### [Exercise aim]
Spot each line in the data below containing "APERTURE" and copy it.

Stored items from a collection:
* * *

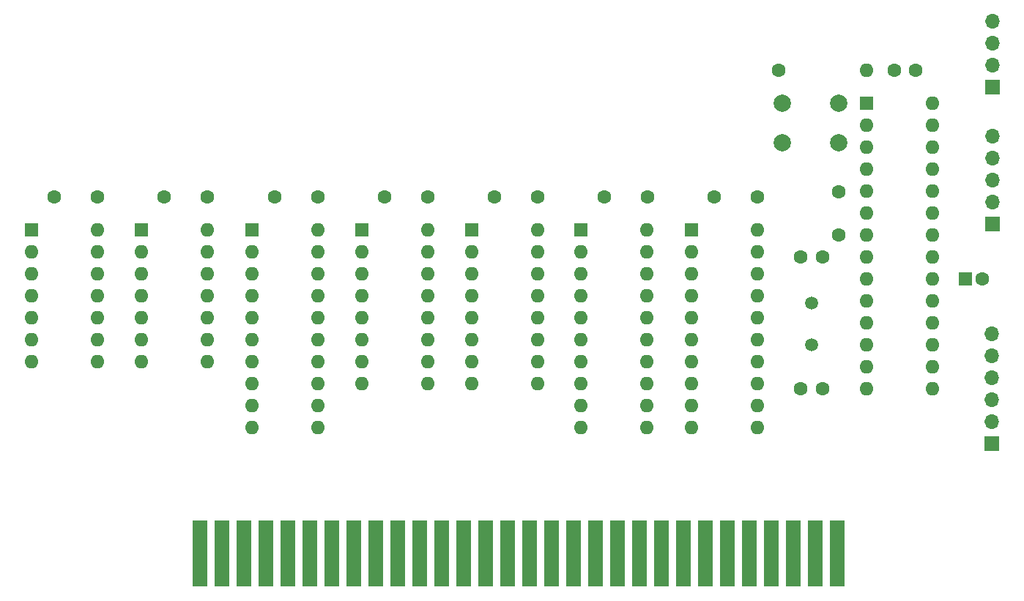
<source format=gbr>
%TF.GenerationSoftware,KiCad,Pcbnew,7.0.9*%
%TF.CreationDate,2023-12-21T22:12:41+08:00*%
%TF.ProjectId,ArduinoMultiInterface,41726475-696e-46f4-9d75-6c7469496e74,rev?*%
%TF.SameCoordinates,Original*%
%TF.FileFunction,Soldermask,Bot*%
%TF.FilePolarity,Negative*%
%FSLAX46Y46*%
G04 Gerber Fmt 4.6, Leading zero omitted, Abs format (unit mm)*
G04 Created by KiCad (PCBNEW 7.0.9) date 2023-12-21 22:12:41*
%MOMM*%
%LPD*%
G01*
G04 APERTURE LIST*
%ADD10C,1.600000*%
%ADD11R,1.700000X1.700000*%
%ADD12O,1.700000X1.700000*%
%ADD13R,1.600000X1.600000*%
%ADD14O,1.600000X1.600000*%
%ADD15R,1.780000X7.620000*%
%ADD16C,1.500000*%
%ADD17C,2.000000*%
G04 APERTURE END LIST*
D10*
%TO.C,C9*%
X141115000Y-103505000D03*
X136115000Y-103505000D03*
%TD*%
D11*
%TO.C,J3*%
X206248000Y-132080000D03*
D12*
X206248000Y-129540000D03*
X206248000Y-127000000D03*
X206248000Y-124460000D03*
X206248000Y-121920000D03*
X206248000Y-119380000D03*
%TD*%
D13*
%TO.C,U7*%
X95250000Y-107315000D03*
D14*
X95250000Y-109855000D03*
X95250000Y-112395000D03*
X95250000Y-114935000D03*
X95250000Y-117475000D03*
X95250000Y-120015000D03*
X95250000Y-122555000D03*
X102870000Y-122555000D03*
X102870000Y-120015000D03*
X102870000Y-117475000D03*
X102870000Y-114935000D03*
X102870000Y-112395000D03*
X102870000Y-109855000D03*
X102870000Y-107315000D03*
%TD*%
D13*
%TO.C,U2*%
X133495000Y-107315000D03*
D14*
X133495000Y-109855000D03*
X133495000Y-112395000D03*
X133495000Y-114935000D03*
X133495000Y-117475000D03*
X133495000Y-120015000D03*
X133495000Y-122555000D03*
X133495000Y-125095000D03*
X141115000Y-125095000D03*
X141115000Y-122555000D03*
X141115000Y-120015000D03*
X141115000Y-117475000D03*
X141115000Y-114935000D03*
X141115000Y-112395000D03*
X141115000Y-109855000D03*
X141115000Y-107315000D03*
%TD*%
D10*
%TO.C,C3*%
X184190000Y-125730000D03*
X186690000Y-125730000D03*
%TD*%
%TO.C,C1*%
X197485000Y-88900000D03*
X194985000Y-88900000D03*
%TD*%
%TO.C,C11*%
X166515000Y-103505000D03*
X161515000Y-103505000D03*
%TD*%
%TO.C,C10*%
X153815000Y-103505000D03*
X148815000Y-103505000D03*
%TD*%
D13*
%TO.C,U1*%
X191770000Y-92710000D03*
D14*
X191770000Y-95250000D03*
X191770000Y-97790000D03*
X191770000Y-100330000D03*
X191770000Y-102870000D03*
X191770000Y-105410000D03*
X191770000Y-107950000D03*
X191770000Y-110490000D03*
X191770000Y-113030000D03*
X191770000Y-115570000D03*
X191770000Y-118110000D03*
X191770000Y-120650000D03*
X191770000Y-123190000D03*
X191770000Y-125730000D03*
X199390000Y-125730000D03*
X199390000Y-123190000D03*
X199390000Y-120650000D03*
X199390000Y-118110000D03*
X199390000Y-115570000D03*
X199390000Y-113030000D03*
X199390000Y-110490000D03*
X199390000Y-107950000D03*
X199390000Y-105410000D03*
X199390000Y-102870000D03*
X199390000Y-100330000D03*
X199390000Y-97790000D03*
X199390000Y-95250000D03*
X199390000Y-92710000D03*
%TD*%
D13*
%TO.C,U4*%
X158750000Y-107315000D03*
D14*
X158750000Y-109855000D03*
X158750000Y-112395000D03*
X158750000Y-114935000D03*
X158750000Y-117475000D03*
X158750000Y-120015000D03*
X158750000Y-122555000D03*
X158750000Y-125095000D03*
X158750000Y-127635000D03*
X158750000Y-130175000D03*
X166370000Y-130175000D03*
X166370000Y-127635000D03*
X166370000Y-125095000D03*
X166370000Y-122555000D03*
X166370000Y-120015000D03*
X166370000Y-117475000D03*
X166370000Y-114935000D03*
X166370000Y-112395000D03*
X166370000Y-109855000D03*
X166370000Y-107315000D03*
%TD*%
D10*
%TO.C,C8*%
X128415000Y-103505000D03*
X123415000Y-103505000D03*
%TD*%
D13*
%TO.C,U9*%
X107950000Y-107315000D03*
D14*
X107950000Y-109855000D03*
X107950000Y-112395000D03*
X107950000Y-114935000D03*
X107950000Y-117475000D03*
X107950000Y-120015000D03*
X107950000Y-122555000D03*
X115570000Y-122555000D03*
X115570000Y-120015000D03*
X115570000Y-117475000D03*
X115570000Y-114935000D03*
X115570000Y-112395000D03*
X115570000Y-109855000D03*
X115570000Y-107315000D03*
%TD*%
D13*
%TO.C,U6*%
X171595000Y-107315000D03*
D14*
X171595000Y-109855000D03*
X171595000Y-112395000D03*
X171595000Y-114935000D03*
X171595000Y-117475000D03*
X171595000Y-120015000D03*
X171595000Y-122555000D03*
X171595000Y-125095000D03*
X171595000Y-127635000D03*
X171595000Y-130175000D03*
X179215000Y-130175000D03*
X179215000Y-127635000D03*
X179215000Y-125095000D03*
X179215000Y-122555000D03*
X179215000Y-120015000D03*
X179215000Y-117475000D03*
X179215000Y-114935000D03*
X179215000Y-112395000D03*
X179215000Y-109855000D03*
X179215000Y-107315000D03*
%TD*%
D13*
%TO.C,C5*%
X203200000Y-113030000D03*
D10*
X205200000Y-113030000D03*
%TD*%
%TO.C,C13*%
X188595000Y-107910000D03*
X188595000Y-102910000D03*
%TD*%
D11*
%TO.C,J2*%
X206375000Y-90805000D03*
D12*
X206375000Y-88265000D03*
X206375000Y-85725000D03*
X206375000Y-83185000D03*
%TD*%
D10*
%TO.C,C12*%
X179215000Y-103505000D03*
X174215000Y-103505000D03*
%TD*%
D13*
%TO.C,U3*%
X146195000Y-107315000D03*
D14*
X146195000Y-109855000D03*
X146195000Y-112395000D03*
X146195000Y-114935000D03*
X146195000Y-117475000D03*
X146195000Y-120015000D03*
X146195000Y-122555000D03*
X146195000Y-125095000D03*
X153815000Y-125095000D03*
X153815000Y-122555000D03*
X153815000Y-120015000D03*
X153815000Y-117475000D03*
X153815000Y-114935000D03*
X153815000Y-112395000D03*
X153815000Y-109855000D03*
X153815000Y-107315000D03*
%TD*%
D10*
%TO.C,C7*%
X115570000Y-103505000D03*
X110570000Y-103505000D03*
%TD*%
%TO.C,C6*%
X102870000Y-103505000D03*
X97870000Y-103505000D03*
%TD*%
D15*
%TO.C,J1*%
X188391800Y-144780000D03*
X185851800Y-144780000D03*
X183311800Y-144780000D03*
X180771800Y-144780000D03*
X178231800Y-144780000D03*
X175691800Y-144780000D03*
X173151800Y-144780000D03*
X170611800Y-144780000D03*
X168071800Y-144780000D03*
X165531800Y-144780000D03*
X162991800Y-144780000D03*
X160451800Y-144780000D03*
X157911800Y-144780000D03*
X155371800Y-144780000D03*
X152831800Y-144780000D03*
X150291800Y-144780000D03*
X147751800Y-144780000D03*
X145211800Y-144780000D03*
X142671800Y-144780000D03*
X140131800Y-144780000D03*
X137591800Y-144780000D03*
X135051800Y-144780000D03*
X132511800Y-144780000D03*
X129971800Y-144780000D03*
X127431800Y-144780000D03*
X124891800Y-144780000D03*
X122351800Y-144780000D03*
X119811800Y-144780000D03*
X117271800Y-144780000D03*
X114731800Y-144780000D03*
%TD*%
D16*
%TO.C,Y1*%
X185420000Y-115750000D03*
X185420000Y-120650000D03*
%TD*%
D17*
%TO.C,SW1*%
X188595000Y-97210000D03*
X182095000Y-97210000D03*
X188595000Y-92710000D03*
X182095000Y-92710000D03*
%TD*%
D10*
%TO.C,C2*%
X184190000Y-110490000D03*
X186690000Y-110490000D03*
%TD*%
%TO.C,R1*%
X181610000Y-88900000D03*
D14*
X191770000Y-88900000D03*
%TD*%
D13*
%TO.C,U5*%
X120795000Y-107315000D03*
D14*
X120795000Y-109855000D03*
X120795000Y-112395000D03*
X120795000Y-114935000D03*
X120795000Y-117475000D03*
X120795000Y-120015000D03*
X120795000Y-122555000D03*
X120795000Y-125095000D03*
X120795000Y-127635000D03*
X120795000Y-130175000D03*
X128415000Y-130175000D03*
X128415000Y-127635000D03*
X128415000Y-125095000D03*
X128415000Y-122555000D03*
X128415000Y-120015000D03*
X128415000Y-117475000D03*
X128415000Y-114935000D03*
X128415000Y-112395000D03*
X128415000Y-109855000D03*
X128415000Y-107315000D03*
%TD*%
D11*
%TO.C,J4*%
X206375000Y-106650000D03*
D12*
X206375000Y-104110000D03*
X206375000Y-101570000D03*
X206375000Y-99030000D03*
X206375000Y-96490000D03*
%TD*%
M02*

</source>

* * *

### [Solution to this task]
G04 APERTURE LIST*
G04 APERTURE END LIST*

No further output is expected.